Play Fair for epic-kitchens-100: Frame Attribution in Video Models

This repo extends the attribution method from play-fair for explaining action recognition models with the epic-kitchens-100 dataset. Such models fuse information from multiple frames within a video, through score aggregation or relational reasoning.

We break down a model’s class score into the sum of contributions from each frame, fairly. Our method adapts an axiomatic solution to fair reward distribution in cooperative games, known as the Shapley value, for elements in a variable-length sequence, which we call the Element Shapley Value (ESV). Critically, we propose a tractable approximation of ESV that scales linearly with the number of frames in the sequence.
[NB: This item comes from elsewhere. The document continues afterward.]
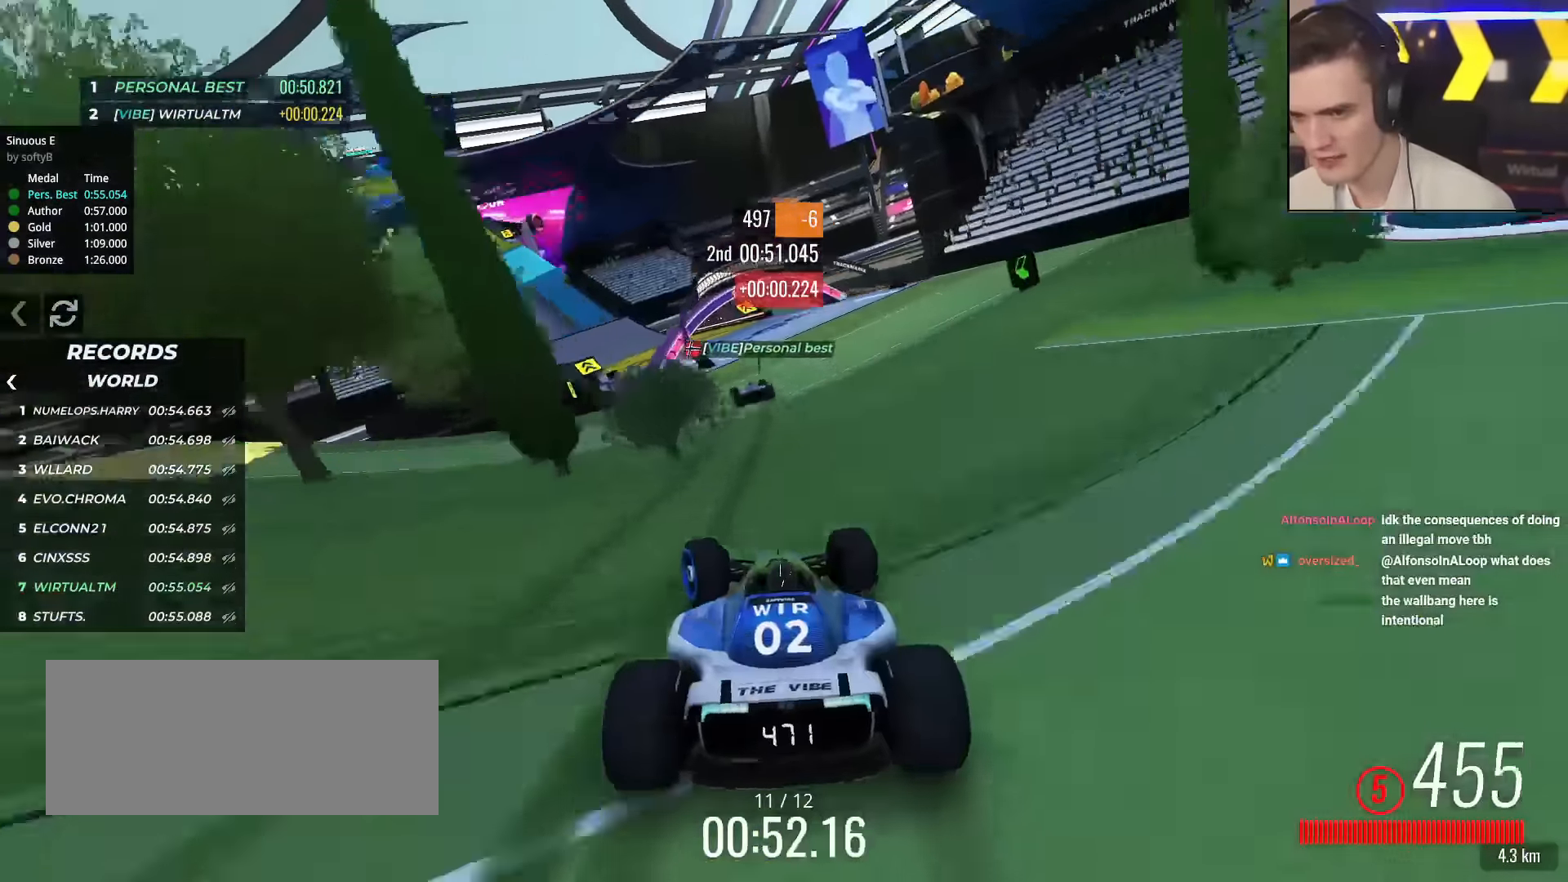
{"keys": ["left", "up"], "events": [[133, "left", "up"], [283, "left", "down"], [367, "left", "up"], [467, "left", "down"]]}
If you want to explore further follow the set up guide below, extract features from the backbone models, and compute ESVs yourself.

Setup

Environment

You will always need to set your PYTHONPATH to include the src folder. We provide an .envrc for use with direnv which will automatically do that for you when you cd into the project directory. Alternatively just run:

$ export PYTHONPATH=$PWD/src

Create a conda environment with the environment file, you will also always need to activate this environment to use the correct packages

$ conda env create -n epic-100 -f environment.yml
$ conda activate epic-100

Alternatively, just add it to the .envrc file which will run it automatically (be careful that you have set the source of your conda installation either in your .bashrc file or also by adding it to the top of the .envrc file)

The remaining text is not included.